What you need to do:
In the text on community rentals and home sales, write out the passage between "The Company believes the disruption" and "high interest rates.", inclusive, replacing "site-built" with "stick-built".

A significant portion of the Company's rental agreements on community sites are directly or indirectly tied to published CPI statistics that are issued during June through September each year. The Company currently expects its 2013 Core community base rental income to increase approximately 2.6% as compared to 2012. The Company has already notified 72% of its community site customers of rent increases reflecting this revenue growth.
Nineteen of our 49 California Properties and one of our five Massachusetts Properties are affected by local rent control regulations. The impact of the rent control ordinances is to limit our ability to implement rent increases based on prevailing market conditions. The ordinances generally provide the ability to increase rates by a fraction of the increase in the CPI. The limit on rent increases may range from 60% to 100% of CPI with certain maximum limits depending on the jurisdiction.
The Company believes the disruption in the site-built housing market has impacted its home sales business. Customers' inability to sell their existing site-built homes and relocate to their retirement destination has significantly reduced new home sales


volumes since 2007. In addition, while the majority of customers historically paid cash to purchase new homes in our communities, the Company believes the lack of affordable chattel financing is impacting customer purchase decisions in the current economic environment. Current programs available for Chattel Loan financing provide subsidized financing to customers with the community owner carrying the obligation for guaranteeing customer defaults. Financing continues to have stringent underwriting criteria, sizable down payments, short loan amortization and high interest rates.
In this environment, the Company believes that customer demand for rentals, which do not require a down payment, is high. The Company is adapting to this by renting its vacant new homes. This may represent an attractive source of occupancy if the Company can transition from renters to new homebuyers in the future. The Company is also focusing on smaller, more energy efficient and more affordable homes in its manufactured home Properties.

Data under study:
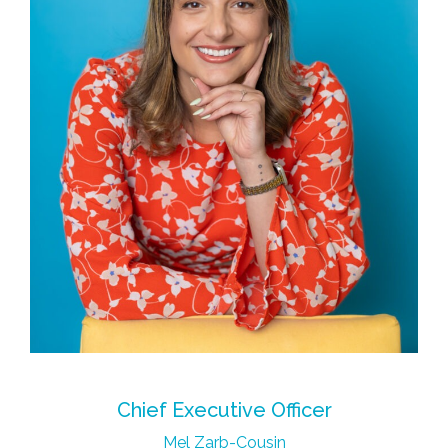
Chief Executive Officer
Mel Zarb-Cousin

...

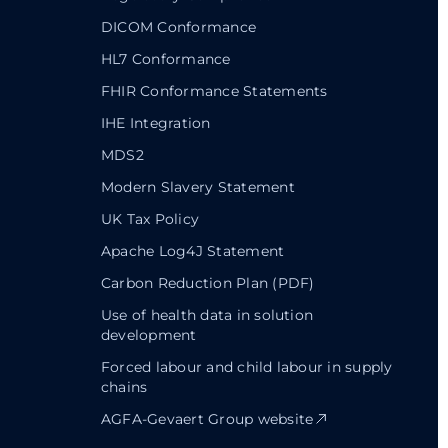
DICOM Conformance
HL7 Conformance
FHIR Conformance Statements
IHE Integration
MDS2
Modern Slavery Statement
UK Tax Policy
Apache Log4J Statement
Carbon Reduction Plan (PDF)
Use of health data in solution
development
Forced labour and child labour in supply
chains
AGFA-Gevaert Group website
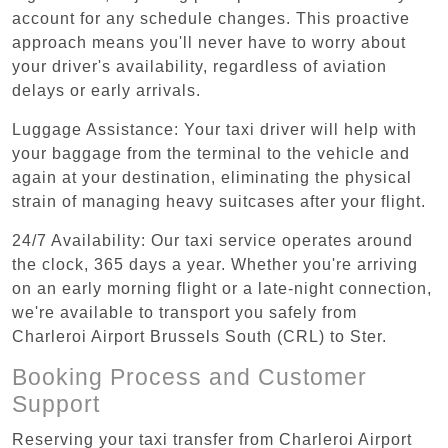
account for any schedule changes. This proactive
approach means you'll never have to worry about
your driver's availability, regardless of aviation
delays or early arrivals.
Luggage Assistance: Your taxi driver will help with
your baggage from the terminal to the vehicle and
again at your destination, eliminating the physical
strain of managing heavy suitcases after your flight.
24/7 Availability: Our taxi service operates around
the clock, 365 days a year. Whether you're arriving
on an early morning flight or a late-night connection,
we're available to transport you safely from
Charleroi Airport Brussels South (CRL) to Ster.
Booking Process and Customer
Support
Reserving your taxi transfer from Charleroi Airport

Exercise response:
The Company believes the disruption in the stick-built housing market has impacted its home sales business. Customers' inability to sell their existing stick-built homes and relocate to their retirement destination has significantly reduced new home sales


volumes since 2007. In addition, while the majority of customers historically paid cash to purchase new homes in our communities, the Company believes the lack of affordable chattel financing is impacting customer purchase decisions in the current economic environment. Current programs available for Chattel Loan financing provide subsidized financing to customers with the community owner carrying the obligation for guaranteeing customer defaults. Financing continues to have stringent underwriting criteria, sizable down payments, short loan amortization and high interest rates.